- Rubkona County Location in South Sudan
- Coordinates: 9°17′37″N 29°47′21″E﻿ / ﻿9.293485°N 29.789198°E
- Country: South Sudan
- Region: Greater Upper Nile
- State: Unity State

Area
- • Total: 1,378 sq mi (3,569 km^{2})
- Elevation: 1,300 ft (400 m)

Population (2017 estimate)
- • Total: 149,679
- • Density: 108.6/sq mi (41.94/km^{2})
- Time zone: UTC+2 (CAT)

= Rubkona County =

Rubkona County is an administrative division of Unity State, South Sudan.

The administrative center is the town of Rubkona, across the Bahr el Ghazal River from the state capital Bentiu and the town of Yoynyang, which are also in Rubkona County. Large villages in the county include Dhorbor, Nhialdiu, Biel, and Rot Riak (Unity) where oilfields are based.

Rubkona County has a sub tropical climate, with a rainy season from May to September and a dry season from October to April.
The region is swampy, flooding in the rainy season. Malaria, Kala Azar and Bilharzia are endemic.
Most of the population are Nuer people, agropastoralists for whom cattle are the measure of wealth and prestige.
The county lies on the migration route of Baggara tribes, which is an ongoing cause of tension.

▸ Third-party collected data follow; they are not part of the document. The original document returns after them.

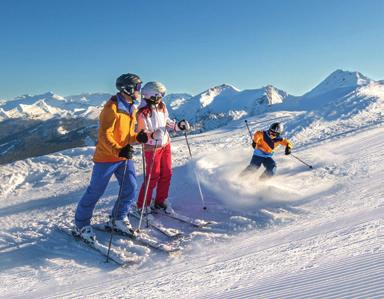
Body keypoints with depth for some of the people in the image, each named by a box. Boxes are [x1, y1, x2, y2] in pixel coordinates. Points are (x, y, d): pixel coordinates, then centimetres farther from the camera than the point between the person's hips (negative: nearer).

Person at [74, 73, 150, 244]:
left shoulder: (131, 108, 10)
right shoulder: (112, 107, -17)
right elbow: (104, 135, -22)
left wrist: (138, 137, -4)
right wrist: (118, 151, -34)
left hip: (124, 156, 8)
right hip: (106, 157, -8)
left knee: (131, 188, 4)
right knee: (95, 191, 2)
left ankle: (118, 219, 23)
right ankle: (81, 224, 19)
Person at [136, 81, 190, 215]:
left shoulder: (162, 107, 1)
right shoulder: (143, 113, -21)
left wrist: (178, 125, 1)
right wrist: (153, 135, -37)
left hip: (165, 145, 7)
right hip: (152, 148, -7)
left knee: (166, 174, 12)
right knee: (153, 176, -1)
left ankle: (161, 200, 29)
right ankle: (142, 205, 15)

During the Second Sudanese Civil War (1983-2005) some of the rural population fled to the towns of Rubkona and Bentiu. Others moved north to Khartoum or escaped to bordering countries.
As of 2008, three years after the peace agreement had been signed, refugees were still returning.
In 2008 the Action Contre le Faim (ACF) non-government organization was running a treatment center in Bentiu for sufferers from Severe Acute Malnutrition with medical complications. ACF was also running two distribution sites in Rubkona and Bentiu to treat Severe Acute Malnutrition without medical complications.